Une fois à la maison, Nelly se força à endosser son rôle d'épouse dévouée. La tension la rongeait, mais elle refoula ses pensées pour se concentrer sur ce qu'elle savait faire de mieux : tenter de rendre Bertrand heureux. Il fallait que tout soit parfait. Elle n'avait pas le droit à l'erreur. Elle se mit donc en mouvement, presque automatiquement, comme une machine bien rodée, tout en essayant de réprimer le poids étouffant de ses émotions. Le dîner fut préparé avec minutie.
— J'ai préparé ton plat préféré ce soir... J'espère que ça te plaira, dit-elle, sa voix légèrement tremblante, malgré ses efforts pour la rendre légère.
Bertrand hocha la tête, indifférent, absorbé par son téléphone. Nelly sentit un frisson de frustration monter en elle, mais elle le réprima aussitôt. Cela ne servait à rien d'attendre des marques de reconnaissance. Elle savait à quoi s'en tenir.
Après le repas, alors que Louis joue tranquillement dans le salon, elle s'occupe discrètement de préparer la valise de Bertrand pour son départ du lendemain. Chaque vêtement plié avec soin, chaque geste témoignant d'une application irréprochable. Elle veillait à ce que tout soit impeccable, à ce qu'il ne trouve rien à redire. Pourtant, même dans ce silence apparent, son esprit ne cessait de tourner en boucle. Elle regrette amèrement de ne pas avoir pris plus de temps avec son fils ce soir, mais elle se répète qu'elle se rattraperait le lendemain. Elle y tient, plus que tout.

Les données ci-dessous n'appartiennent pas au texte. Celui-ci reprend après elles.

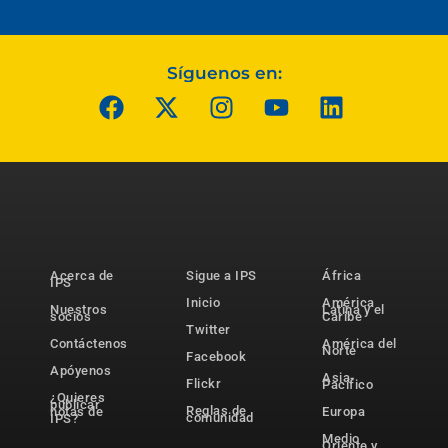
Síguenos en:
Acerca de
Sigue a IPS
África
IPS
Inicio
América
Nuestros
Latina y el
socios
Caribe
Twitter
Contáctenos
América del
Norte
Facebook
Apóyenos
Asia-
Flickr
Pacífico
¿Quieres
publicar
Reglas de
notas de
Europa
comunidad
IPS?
Medio
Oriente y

Lorsque tout est prêt et que Louis est couché, elle tente une dernière approche :
— Et si on regardait un vieux film en amoureux, comme avant ? propose-t-elle timidement. Juste toi et moi, pour profiter un peu...
Elle espérait que ce moment pourrait apaiser l'atmosphère, qu'il permettra de faire taire un peu ses peurs. Bertrand, encore distrait par son écran, lève à peine les yeux. Un soupir de lassitude franchit ses lèvres.
— Si tu veux, répondit-il d'un ton neutre, sans réelle conviction.
Nelly s'efforce de ne pas montrer sa déception. Chaque fois qu'elle tente d'instaurer une proximité, elle se heurte à un mur de froideur et d'indifférence. Elle choisis avec soin le film préféré de son mari et l'insère dans le lecteur. Elle s'installe à ses côtés, se lovant contre lui mais il la repousse légèrement, restant plongé dans son téléphone.
Quand enfin la soirée touche à sa fin, Bertrand se lève sans un mot, sans un regard, pour monter se coucher. Nelly le suit des yeux, un léger souffle de soulagement s'échappe de ses lèvres. Elle attend quelques minutes, seule dans le salon, le silence devenant presque assourdissant. Puis, elle monte à son tour, éteignant les lumières, s'efforçant de se convaincre que demain sera un autre jour.